Green flooring options
Dick Clarke helps a reader struggling to find the right flooring with a minimal environmental impact.
Q – I’m trying to choose replacement flooring for our kitchen and family room that’s good for the environment and human health. Each option I look at seems to either be made from non-renewable materials or include potentially nasty glues or finishes or similar.
We had chosen Marmoleum, but now I find that the sheets are only two metres wide and this necessitates joins. I had assumed it would look quite seamless, so now I’m not sure about this option aesthetically. Solid timber could be suitable if I can find someone who will install without toxic glues or other preparations and use a natural or at least water-based polyurethane finish. The flooring needs to go on a combination of not-that-nice pine floorboards and a small piece of concrete flooring in the same area. Any thoughts would be much appreciated.
A – Everything has an impact – what we call ‘sustainable materials’ are those with the lowest, or at least manageable impacts.
Linoleum is fairly benign. It is certainly benign once installed, and can be composted at the end of its life, although it’s not currently recycled into a high-value product. The joins in sheets are almost imperceptible if installed by a skilled tradesperson. This will require a sheet underlay of either hardboard (Masonite) or fibre cement sheet.

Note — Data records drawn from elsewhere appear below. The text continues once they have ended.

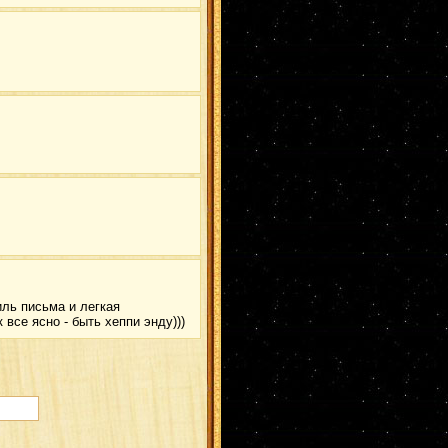
ХиданТен
(1)
ЧоджиШино
(1)
ДжираКабу
(1)
ДейТема
(1)
дейдара
(1)
ГааИно
(1)
Мадара/Самуи
(1)
КисаСаку
(1)
ДжууЗецу
(1)
СосоДей
(1)
Эбису
(1)
Шино
(1)
СуйгКарин
(1)
Юки
(1)
КисаХина
(1)
Тоби
(1)
ШикаКуре
(1)
СайТема
(1)
ИноИно
(1)
Идзуна
(1)
Минато/Кушина
(1)
ГааНеджи
(1)
ИтаОро
(1)
ПейнДей
(1)
ИтаХина
(1)
Ирука
(1)
иль письма и легкая
Хидан/Сакура
(1)
все ясно - быть хеппи энду)))
Неджи/Тен
(1)
Акамару
(1)
НаруТема
(1)
Генма
(1)
Хаяте
(1)
НеджиТем
(1)
Шикамару
(1)
Тентен
(1)
ИноСаку
(1)
Итачи/Ино
(1)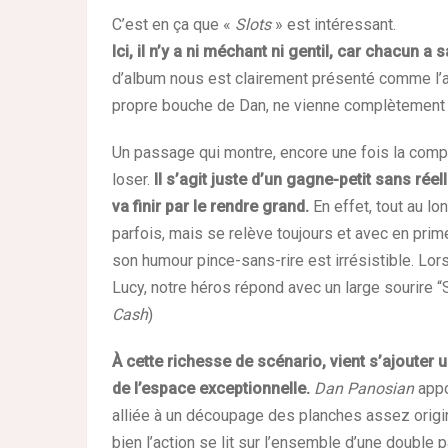
C’est en ça que «
Slots
» est intéressant.
Ici, il n’y a ni méchant ni gentil, car chacun a
d’album nous est clairement présenté comme l’ant
propre bouche de Dan, ne vienne complètement ch
Un passage qui montre, encore une fois la comple
loser.
Il s’agit juste d’un gagne-petit sans ré
va finir par le rendre grand.
En effet, tout au lo
parfois, mais se relève toujours et avec en prim
son humour pince-sans-rire est irrésistible. Lo
Lucy, notre héros répond avec un large sourire “Sue
Cash
)
À cette richesse de scénario, vient s’ajouter 
de l’espace exceptionnelle.
Dan Panosian
appo
alliée à un découpage des planches assez origin
bien l’action se lit sur l’ensemble d’une double 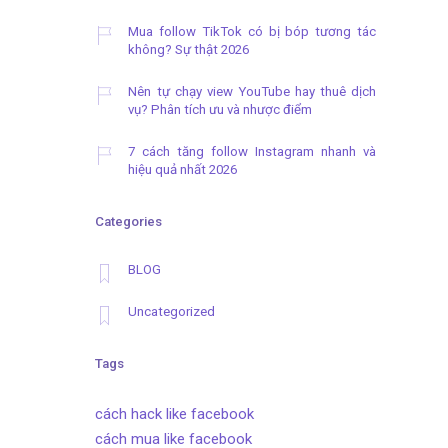
Mua follow TikTok có bị bóp tương tác
không? Sự thật 2026
Nên tự chạy view YouTube hay thuê dịch
vụ? Phân tích ưu và nhược điểm
7 cách tăng follow Instagram nhanh và
hiệu quả nhất 2026
Categories
BLOG
Uncategorized
Tags
cách hack like facebook
cách mua like facebook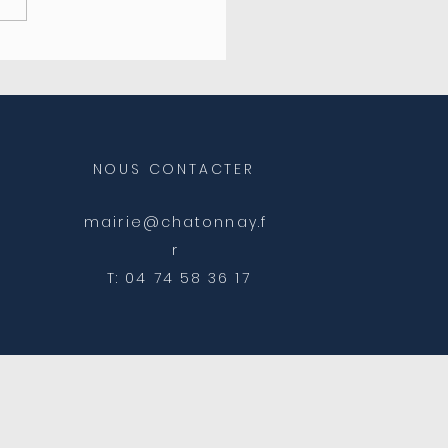
eture de l'agence
ale
NOUS CONTACTER
mairie@chatonnay.f
r
T: 04 74 58 36 17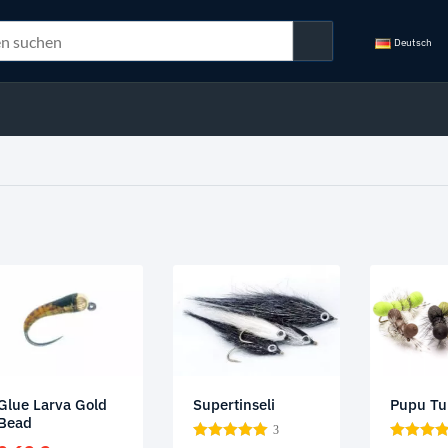
Deutsch
Glue Larva Gold
Supertinseli
Pupu T
Bead
3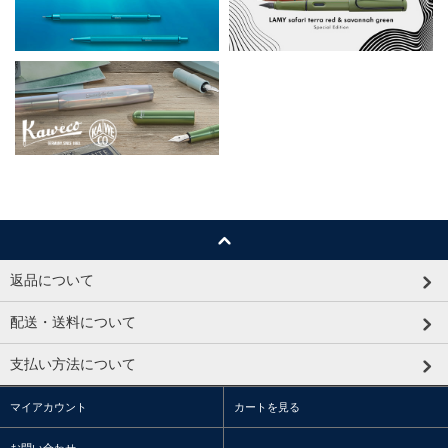
返品について
配送・送料について
支払い方法について
マイアカウント
カートを見る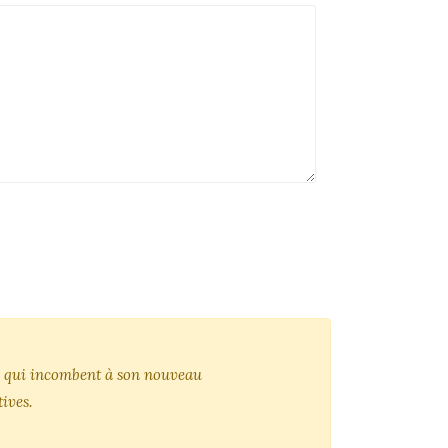
tés qui incombent à son nouveau
ives.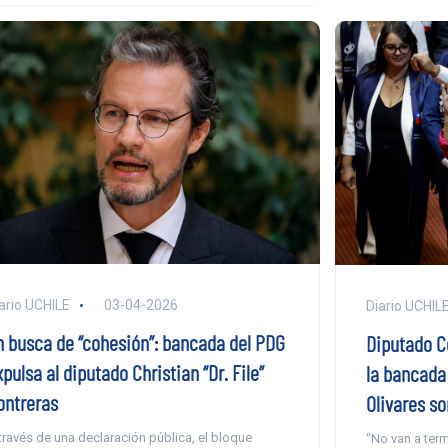
ario UCHILE
03-04-2026
Diario UCHIL
n busca de “cohesión”: bancada del PDG
Diputado Ce
pulsa al diputado Christian “Dr. File”
la bancada 
ontreras
Olivares s
través de una declaración pública, el bloque
“No van a term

Solid timber overlay floors can also be installed without toxic products. Some float over a soft underlay, with the boards clipped or glued together with non-VOC PVA glue to make a large contiguous sheet. Others may be stuck down to the substrate with glue under each board. There are various non-VOC adhesives that can do this. Most of these boards are pre-finished, and while some of those may have off-gassed during curing, by the time they are laid it’s all gone.
Another option would be magnesium oxide cement sheets (MgO), which can be glued down with a non-VOC adhesive and clear finished with a water-based sealer. This finish usually has the sheets laid in a staggered pattern, rather like very large concrete floor tiles. Most MgO is carbon neutral, or better, due to its take-up of CO2 during curing.
Dick Clarke is principal of Evirotecture, a sustainable building design firm in Sydney and Redland Bay, Queensland envirotecture.com.au.